As the threat to IT operations from viruses and worms continued to drop
this year, browser-based attacks steadily rose, according to the third annual report on IT security by the Computing
Technology Industry Association (CompTIA).
The survey of nearly 500 organizations found that 56.6 percent had been
the victim of a browser-based attack, up from 36.8 percent a year ago and 25 percent two years ago, CompTIA said.
Although viruses and worms were still the biggest security threat facing
IT departments, their numbers have fallen off slightly. Nearly two-thirds of
organizations polled said they had suffered either or both types of attacks
in the past , down 2 percent from the previous year’s 68.6 percent.
“Though security software has become increasingly more advanced in its
ability to detect threats to networks, applications and operating systems,
hackers are sophisticated enough to reverse-engineer patches and launch
counter-offensives to vulnerable systems within 48 hours,” Brian McCarthy,
chief operating officer, CompTIA, said in a statement.

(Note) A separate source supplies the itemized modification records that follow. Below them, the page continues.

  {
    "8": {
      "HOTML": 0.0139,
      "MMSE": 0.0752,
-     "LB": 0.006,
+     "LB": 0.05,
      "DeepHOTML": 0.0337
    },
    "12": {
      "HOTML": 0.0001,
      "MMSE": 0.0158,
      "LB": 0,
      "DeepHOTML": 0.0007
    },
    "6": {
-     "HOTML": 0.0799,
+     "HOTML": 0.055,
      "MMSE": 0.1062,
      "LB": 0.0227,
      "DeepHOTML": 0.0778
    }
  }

A year ago, 18 percent of organizations said they had become victims of
phishing. This year the figure has grown to 25 percent, CompTIA said.

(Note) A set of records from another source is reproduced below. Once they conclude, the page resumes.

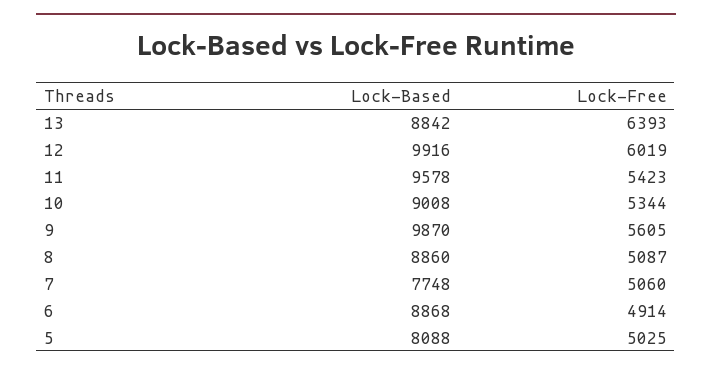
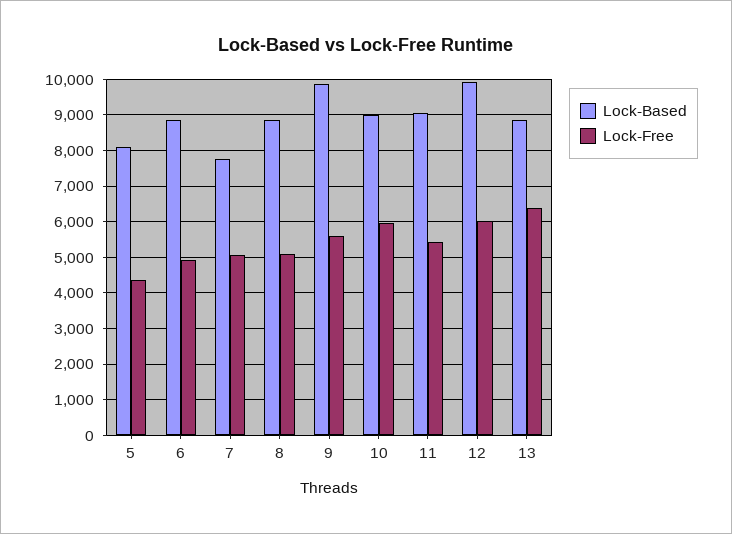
  {
    "Lock-Based": {
      "13": 8842,
      "12": 9916,
-     "11": 9578,
+     "11": 9000,
      "10": 9008,
      "9": 9870,
      "8": 8860,
      "7": 7748,
      "6": 8868,
      "5": 8088
    },
    "Lock-Free": {
      "13": 6393,
      "12": 6019,
      "11": 5423,
-     "10": 5344,
+     "10": 6000,
      "9": 5605,
      "8": 5087,
      "7": 5060,
      "6": 4914,
-     "5": 5025
+     "5": 4400
    }
  }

Although the number of browser attacks grew the most, worms and viruses remain destructive. In 2004, for example, the Sasser worm
infected more than 500,000 computers.
The study found new and increased security threats to wireless and
portable technologies.
“IT security administrators must be continually educated on new threats
and solutions to keep pace with the dynamic landscape,” McCarthy said.